The first one seems more elegant because I think maintaining global variable is troublesome. But on the other hand, I'm not sure of the efficiency of passing a big dictionary to a function. It will be called many times and it will certainly be a nightmare if the argument passing is inefficient.
Thanks.
Edit1:
I just made an experiment of the above two ways:
Here's the snippet of the codes. lookup1 implements the argument passing looking up while lookup2 use global data structure "big_dict".
class CityDict():
def __init__():
self.code_dict = get_code_dict()
def get_city(city):
try:
return self.code_dict[city]
except Exception:
return None
def get_code_dict():
# initiate code dictionary from file
return code_dict
def lookup1(city, city_code_dict):
try:
return city_code_dict[city]
except Exception:
return None
def lookup2(city):
try:
return big_dict[city]
except Exception:
return None
t = time.time()
d = get_code_dict()
for i in range(0, 1000000):
lookup1(random.randint(0, 10000), d)
print "lookup1 is %f" % (time.time() - t)
t = time.time()
big_dict = get_code_dict()
for i in range(0, 1000000):
lookup2(random.randint(0, 1000))
print "lookup2 is %f" % (time.time() - t)
t = time.time()
cd = CityDict()
for i in range(0, 1000000):
cd.get_city(str(i))
print "class is %f" % (time.time() - t)
This is the output:
lookup1 is 8.410885
lookup2 is 8.157661
class is 4.525721
So it seems that the two ways are almost the same, and yes, the global variable method is a little bit more efficient.
Edit2:
Added the class version suggested by Amber, and then test the efficiency again.

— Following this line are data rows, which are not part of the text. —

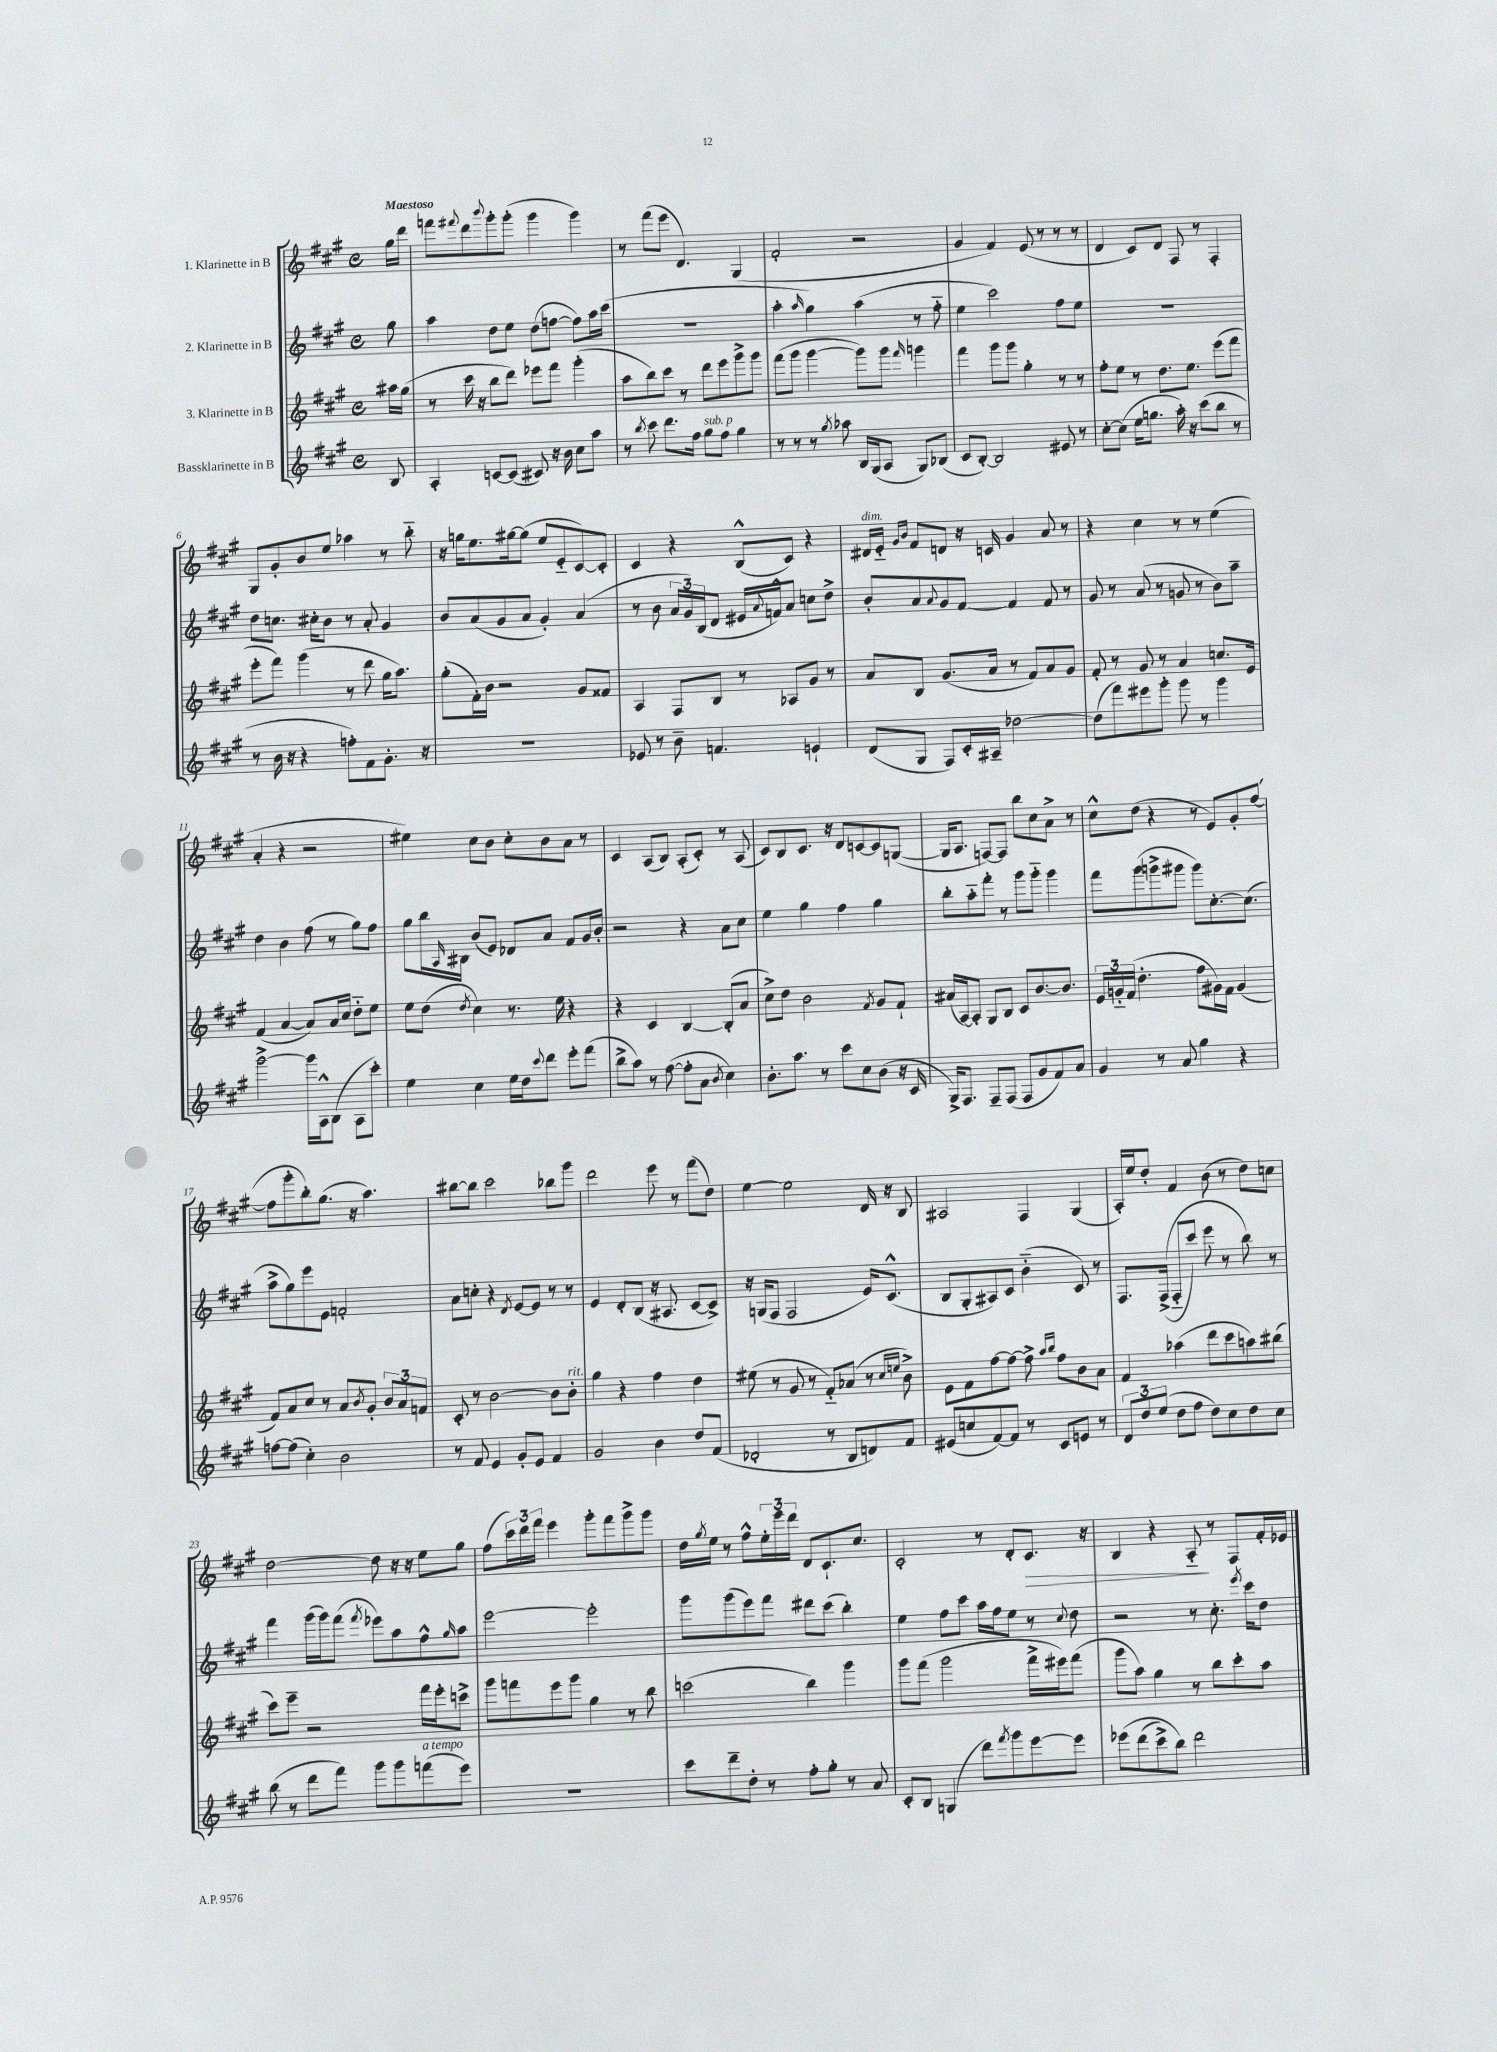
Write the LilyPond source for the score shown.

<<
\new StaffGroup <<
\new Staff = "s0" \with { instrumentName = "1. Klarinette in B" } {
    \clef treble \key a \major \defaultTimeSignature \time 4/4 \partial 8 \tempo "Maestoso"
    gis''16 d'''16 |
    f'''8 \appoggiatura { fis'''8 } d'''8 \appoggiatura { b'''8 } gis'''8-. gis'''8-.( gis'''4 gis'''4) |
    r8 fis'''8( e'''8 d'4.) gis4( |
    fis'2-. r2 |
    gis'4 fis'4) e'8( r8 r8 r8 |
    d'4 cis'8) d'8 fis8 r8 fis4-. |
    gis8 gis'8-. b'8 e''8 aes''4 r8 b''8-_ |
    r16 g''16 e''8. gis''16~ gis''8( e''8 e'8-_ cis'8~) cis'8-. |
    cis'4 r4 b8-^( cis'8) r4 |
    dis'16^\markup { \italic "dim." } e'16-_ \grace { gis'16 b'16 } fis'8 d'8 r16 c'16 gis'4 a'8 r8 |
    r4 cis''4 r8 r8 e''4( |
    a'4-. r4 r2 |
    eis''4) cis''8 b'8 cis''8-. b'8 a'8 r8 |
    cis'4 a8( b8) a8-.( cis'8-.) r8 a8( |
    cis'8) b8 cis'8. r16 d'8 c'8~ c'8 g8~( |
    g16 a8. f8~) f8 b''8 cis''8 a'8-> r8 |
    cis''8-^ d''8( r4 r8 e'8) gis'8-. fis''8~( |
    fis''8 gis'''8-. b''8-.) gis''8.( r16 a''4.) |
    bis''8~ bis''8 cis'''2 bes''8 gis'''8 |
    d'''2 e'''8 r8 fis'''8( d''8) |
    e''4~ e''2 d'16 r16 b8 |
    ais2 fis4 gis4( |
    a16-.) e''16 d''8-. fis'4 b'8( r8 d''8) c''8 |
    d''2~ d''8 r16 r16 e''8 gis''8 |
    fis''8( \tuplet 3/2 { cis'''16) d'''16 fis'''16 } e'''4 gis'''8-. fis'''8 gis'''8-> gis'''8 |
    d''16 \acciaccatura { gis''8 } e''16 r8 fis''8-^ \tuplet 3/2 { e''16-. e'''16 d'''16 } d'8 cis'8.-! cis''8. |
    cis'2-. r8 d'8-. cis'8.\> r16 |
    b4 r4 a8-_\! r8 fis8 fis'16-. ees'16 \bar "|." |
}
\new Staff = "s1" \with { instrumentName = "2. Klarinette in B" } {
    \clef treble \key a \major \defaultTimeSignature \time 4/4 \partial 8
    gis''8 |
    a''4 d''8 e''8 d''8( f''8~ f''8) a''16 cis'''16( |
    R1 |
    a''4-. \grace { a''16 } gis''4) a''4( r8 fis''8-_ |
    e''4 cis'''2) fis''8 e''8 |
    R1 |
    d''8 c''8. cis''16-. b'8 r8 a'8-. gis'4 |
    b'8 a'8( gis'8 a'8 gis'4-.) a'4( |
    r8 b'8 \tuplet 3/2 { a'16 gis'16) b16( } d'8 eis'16 \appoggiatura { a'8 } f'16-^) a'8 c''8 d''8-> |
    b'8-. a'8 \appoggiatura { a'8 } gis'8 fis'8~ fis'4 fis'8 r8 |
    gis'8 r8 a'8( r8 g'8 r8 b'8) a''8-- |
    d''4 b'4 fis''8( r8 gis''8) fis''8 |
    gis''8 b''16 \grace { a16 } bis16 b'8( e'8) des'8 a'8 fis'8 gis'16 b'16-. |
    r2 r4 a'8 cis''8 |
    e''4 gis''4 fis''4 gis''4 |
    b''8-. a''8-_ fis'''8-. r8 gis'''8 gis'''8-_ gis'''4 |
    fis'''8 gis'''8( g'''8-> gis'''8 gis'''8) cis''8.~-. cis''8.( |
    a''8-> gis''8) e'''8 e'8 f'2-. |
    a'8 c''8-. r4 \acciaccatura { d'8 } e'8~ e'8 r8 r8 |
    e'4 d'8-. b8( r16 ais8. cis'8~ cis'8->) |
    r16 g16( fis8 fis2 e'16) cis'8.-^( |
    b8 gis8-. ais8) cis'8 b'4-_( cis'8) r8 |
    fis8. fis16->(\( fis8-_ cis'''8) e'''8 r8 b''8\) r8 |
    fis'''4 gis'''16( gis'''16) fis'''8( \acciaccatura { fis'''8 } ees'''8) a''8 fis''8-^ \grace { gis''16 } a''8 |
    e'''2~ e'''2-. |
    gis'''8 gis'''8( e'''8) fis'''8 dis'''8 cis'''8( b''4-.) |
    e''4 fis''8 cis'''8 a''16 fis''16 e''8 r8 \appoggiatura { cis''8 } d''8 |
    r2 r8 cis''8.-. \acciaccatura { e'''8 } cis'''16 d''8 \bar "|." |
}
\new Staff = "s2" \with { instrumentName = "3. Klarinette in B" } {
    \clef treble \key a \major \defaultTimeSignature \time 4/4 \partial 8
    ais''16 gis''16( |
    r8 cis'''16 r16 b''8 d'''8) ees'''8 fis'''8 gis'''4-.( |
    a''8 b''8) cis'''8 r8 d'''8 e'''8 gis'''8-> gis'''8 |
    fis'''8( gis'''8 gis'''4~ gis'''8) gis'''8 \grace { fis'''16 } g'''4 |
    fis'''4 gis'''8 gis'''8 gis''4-. r8 r8 |
    fis''8-. e''8 r8 d''8. e''8. e'''8( fis'''8 |
    e'''8-. fis'''8) gis'''4( r8 d'''8 gis''16 a''8.) |
    gis''8-.( fis'16-.) b'16 r2 gis'8 fisis'8 |
    a4 fis8 b8 r8 aes8 gis'8 r8 |
    a'8 b8 gis'8.( a'16 r8 fis'8) a'8 gis'8 |
    fis'8-. r8 gis'8 r8 a'4 c''8. e'16 |
    fis'4( a'4~ a'8) a'16 cis''16 d''8-_ e''8 |
    e''8 d''8( \acciaccatura { d''8 } cis''4) r8. e''16 r4 |
    r4 cis'4 b4~ b8-.( a'8 |
    cis''8->) d''8 b'2 \acciaccatura { fis'8 } gis'8 fis'8-! |
    ais'16( a16~) a8-. gis8 b8 cis'8 b'8.~ b'8. |
    \tuplet 3/2 { e'16 g'16-_ fis'16( } d''4.-. fis''8 gis'16) fis'16 gis'4( |
    fis'8) a'8 cis''8 r8 a'8 \acciaccatura { b'8 } gis'8-. \tuplet 3/2 { b'8 a'8 f'8 } |
    cis'8-. r8 b'2~ b'8 b'8-.^\markup { \italic "rit." } |
    gis''4 r4 fis''4 d''4 |
    eis''8( r8 gis'8 r8 fis'8-_) aes'8( r8 \grace { cis''16 e''16 } b'8->) |
    e'8 fis'8 fis''8~ fis''8~ fis''8-> \grace { a''16 b''16 } fis''8 b'8 a'8 |
    fis'4 aes''4( d'''8 cis'''8 a''8) bis''8( |
    cis'''8) e'''8-- r2 fis'''16 e'''16-. c'''8-> |
    gis'''8 f'''8 e'''8 gis'''8 gis''4 r8 b''8 |
    c'''2( b''4) gis'''4 |
    gis'''8 fis'''8( gis'''2 fis'''16-> eis'''16) fis'''8( |
    gis'''8 a''8) gis''4 r8 b''8 cis'''8-. a''8 \bar "|." |
}
\new Staff = "s3" \with { instrumentName = "Bassklarinette in B" } {
    \clef treble \key a \major \defaultTimeSignature \time 4/4 \partial 8
    b8 |
    a4-. c'8~ c'8( cis'8) r16 b'16 cis''8 a''8 |
    r8 \acciaccatura { b''8 } cis'''8 d'''8. fis''16 gis''8^\markup { \italic "sub. p" } fis''8 gis''4 |
    r8 r8 r8 \acciaccatura { gis''8 } aes''8 b16 gis16( a8 gis8) bes8( |
    cis'8 b8~-.) b2 eis'8 r8 |
    cis''8~-. cis''8( e''16 g''8. a''16-.) r16 cis'''8( b''8 r8 |
    r8 b'16 r16 r4 f''8-.) fis'8 gis'8.-. r16 |
    R1 |
    ees'8 r8 b'8-- f'4. e'4-! |
    d'8( gis8 fis8) cis'16-. ais16-- des''2~ |
    des''8( fis'''8) eis'''8 gis'''8-. gis'''8 r8 gis'''4 |
    gis'''2~-> gis'''16 a16-^ b8( a8 cis'''8-.) |
    e''4 cis''4 e''16 d''16 \appoggiatura { cis'''8 } d'''8 e'''8-. fis'''8( |
    b''8-> a''8) r8 fis''8~( fis''8-. a'8 \acciaccatura { b'8 } cis''4) |
    b'8.-. a''8. r8 cis'''8 cis''8 b'8( r16 cis'16 |
    gis16->) fis8. fis8-- fis8( fis8 gis'8 fis'8) a'8 |
    gis'4 r8 a'8 gis''4 r4 |
    f''8~ f''8( cis''4-.) b'2 |
    r8 fis'8 e'4 gis'8-. e'8 fis'4 |
    gis'2 b'4 d''8 fis'8( |
    des'2-. r8 b8 d'8) fis'8 |
    eis'8( c''8 fis'8~) fis'8 r8 cis'8 e'8 r8 |
    \tuplet 3/2 { d'8 d''8 e''8( } d''8 fis''8 d''8) cis''8 d''8 cis''8 |
    b''8( r8 d'''8 fis'''8) gis'''8 gis'''8 f'''8^\markup { \italic "a tempo" }( e'''8) |
    R1 |
    cis'''8 d'''8-- d''8-. r8 fis''8-. gis''8-. r8 a'8 |
    cis'8-. b8 g4( d'''8) \acciaccatura { fis'''8 } gis'''8 e'''8~ e'''8 |
    ees'''8\( d'''8( cis'''8->) b''8\) d'''2 \bar "|." |
}
>>
>>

Then we could see from tthe results that Amber is right, we should use the class version.
Solução
Neither. Use a class, which is specifically designed for grouping functions (methods) with data (members):
class BigDictLookup(object):
def __init__(self):
self.bigdict = build_big_dict() # or some other means of generating it
def lookup(self):
# do something with self.bigdict
def main():
my_bigdict = BigDictLookup()
# ...
my_bigdict.lookup()
# ...
my_bigdict.lookup()
Outras dicas
Answering the core question, parameter passing is not inefficient, it's not like your values will get copied around. Python passed references around, which is not to say that the way parameters are passed fits the well-known schemes of "pass-by-value" or "pass-by-reference".
It's best imagined as initializing the value of a variable local to the called function with a reference value provided by the caller, which are passed by value.
Still, the suggestion to use a class is probably a good idea.